# EXERCISE REQUIREMENTS
Could you arrange the text read from the page in this listing as a Markdown table with the columns "Row" and "Text," giving each line its own numbered row, skipping blank lines, and leaving out the picture?

# EXTRACTED ENTRIES
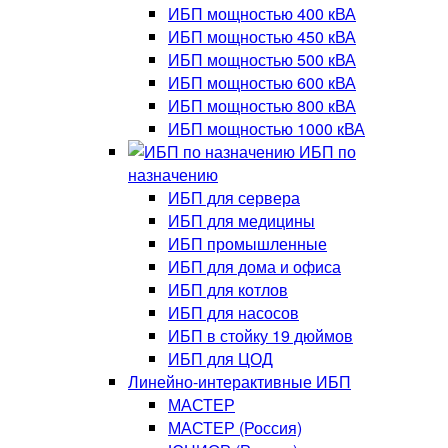
ИБП мощностью 400 кВА
ИБП мощностью 450 кВА
ИБП мощностью 500 кВА
ИБП мощностью 600 кВА
ИБП мощностью 800 кВА
ИБП мощностью 1000 кВА
ИБП по
назначению
ИБП для сервера
ИБП для медицины
ИБП промышленные
ИБП для дома и офиса
ИБП для котлов
ИБП для насосов
ИБП в стойку 19 дюймов
ИБП для ЦОД
Линейно-интерактивные ИБП
МАСТЕР
МАСТЕР (Россия)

# WRITTEN RESPONSE
| Row | Text |
|---|---|
| 1 | ИБП мощностью 400 кВА |
| 2 | ИБП мощностью 450 кВА |
| 3 | ИБП мощностью 500 кВА |
| 4 | ИБП мощностью 600 кВА |
| 5 | ИБП мощностью 800 кВА |
| 6 | ИБП мощностью 1000 кВА |
| 7 | ИБП по |
| 8 | назначению |
| 9 | ИБП для сервера |
| 10 | ИБП для медицины |
| 11 | ИБП промышленные |
| 12 | ИБП для дома и офиса |
| 13 | ИБП для котлов |
| 14 | ИБП для насосов |
| 15 | ИБП в стойку 19 дюймов |
| 16 | ИБП для ЦОД |
| 17 | Линейно-интерактивные ИБП |
| 18 | МАСТЕР |
| 19 | МАСТЕР (Россия) |